▶ _Passage for review_
:::

How to avoid a disastrous WEIGHT CUT
How to avoid a disastrous WEIGHT CUT
By Coach Dustin Myers, CSCS
Are your wrestlers cutting weight the WRONG way?
Ah, yes...the proverbial elephant in the room - weight cutting. Personally I am a huge proponent of wrestlers NOT cutting weight, particularly at the high school or youth level, but until we have a major culture change it will remain a part of the sport. Even if an athlete is not cutting a large amount of weight the reality of being stuck between two weights (say, an athlete that walks around at 190lbs) usually leaves us with one option and that is taking off some water weight before weigh ins. However, like most things, there are right ways and even more wrong ways to go about it, with many athletes taking off weight in ways that can be detrimental to performance and their health.
What to avoid:
1. Do NOT limit your water intake early in the week. The easiest mistake to make is to limit water as you are bringing your weight down. A chronically dehydrated body becomes a sponge, retaining any water that comes in and making it hard to actually lose excess water when it comes time to make weight.
Solution: stay hydrated drinking 1 gallon of water or more per day all week
2. Do NOT skip meals. Even when bringing your weight down during the week your body still needs fuel for recovery. Starving yourself will cause your metabolism to grind to a halt and your body will go into a catabolic state, eating away at the muscle you worked so hard to gain.
Solution: continue to eat small nutrient dense meals 3-4 times per day the entire week. Limit carbohydrates to fruits, veggies, and low glycemic complex carbs like quinoa and brown rice - preferably after training. High fat foods such as eggs, avocado, and nuts will provide energy and satisfy hunger even in small amounts.
3. Do NOT work hard to take off the weight. When it comes time to make weight, you should be roughly the same number of pounds over that you can safely lose in one practice. If you normally sweat off 4lbs each practice then your goal should be to walk around no more than 4lbs over by the end of the week - but the key is to lose that last 4lbs by expending the LEAST amount of energy possible.
Solution: use low intensity activities such as biking and stance motion to sweat. I would recommend running only at the beginning to get your sweat going then continue with lower intensity activities.
4. Do NOT gorge after weigh ins. As tempting as it can be, do not pig out after making weight.
Solution: Rehydrate first - I recommend 32oz of Water with Max Effort Muscle Amino Recovery immediately - then take in some simple carbs such as a banana. 20minutes or so later treat yourself to a peanut butter and jelly sandwich and continue to drink water.
5. Do NOT get behind the 8-ball. It's natural to have a big cheat meal(s) after competing and remember that your body is going to be a sponge after being dehydrated. Don't let that saturday night bloat carry over into monday or tuesday.
Solution: the day after competing get a good sweat with some long, slow, low intensity active recovery. You might not feel like riding the bike for an hour the morning after your tournament title, but it will help work out the soreness and get rid of the bloat from your victory feast - and make the next weight cut that much easier.
Those are just a few tips to make sure your weight cut is not a disaster. I would much rather see wrestlers eat healthy, lift heavy all season, and enjoy wrestling!

:::

[Camera intrinsics and pose data]
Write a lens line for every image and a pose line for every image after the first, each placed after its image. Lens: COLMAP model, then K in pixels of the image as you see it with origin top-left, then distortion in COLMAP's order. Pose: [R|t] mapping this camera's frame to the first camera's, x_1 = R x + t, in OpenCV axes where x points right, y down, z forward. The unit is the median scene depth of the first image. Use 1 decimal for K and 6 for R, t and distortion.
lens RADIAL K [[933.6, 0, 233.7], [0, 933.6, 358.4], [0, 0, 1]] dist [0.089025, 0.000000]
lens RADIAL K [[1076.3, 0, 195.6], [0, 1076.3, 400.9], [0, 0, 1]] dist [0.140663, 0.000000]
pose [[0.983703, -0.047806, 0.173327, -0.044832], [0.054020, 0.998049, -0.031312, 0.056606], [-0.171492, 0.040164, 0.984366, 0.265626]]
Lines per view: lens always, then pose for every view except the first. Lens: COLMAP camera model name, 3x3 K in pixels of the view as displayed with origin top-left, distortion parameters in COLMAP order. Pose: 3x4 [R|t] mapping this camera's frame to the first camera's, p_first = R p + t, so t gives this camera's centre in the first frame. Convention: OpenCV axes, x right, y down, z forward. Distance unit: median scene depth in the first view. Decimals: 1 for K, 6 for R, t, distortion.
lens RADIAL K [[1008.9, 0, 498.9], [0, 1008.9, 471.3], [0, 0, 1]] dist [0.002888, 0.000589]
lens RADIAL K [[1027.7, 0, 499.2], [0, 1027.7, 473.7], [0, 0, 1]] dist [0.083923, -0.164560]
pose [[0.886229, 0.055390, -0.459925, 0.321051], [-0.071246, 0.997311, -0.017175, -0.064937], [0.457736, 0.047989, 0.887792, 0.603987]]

:::

▶ _Instructions for the task_
In the weight-cutting article, reproduce the passage starting with "Solution: Rehydrate first" and going on through "that much easier.", switching "banana" to "apple".

▶ _Finished exercise_
Solution: Rehydrate first - I recommend 32oz of Water with Max Effort Muscle Amino Recovery immediately - then take in some simple carbs such as a apple. 20minutes or so later treat yourself to a peanut butter and jelly sandwich and continue to drink water.
5. Do NOT get behind the 8-ball. It's natural to have a big cheat meal(s) after competing and remember that your body is going to be a sponge after being dehydrated. Don't let that saturday night bloat carry over into monday or tuesday.
Solution: the day after competing get a good sweat with some long, slow, low intensity active recovery. You might not feel like riding the bike for an hour the morning after your tournament title, but it will help work out the soreness and get rid of the bloat from your victory feast - and make the next weight cut that much easier.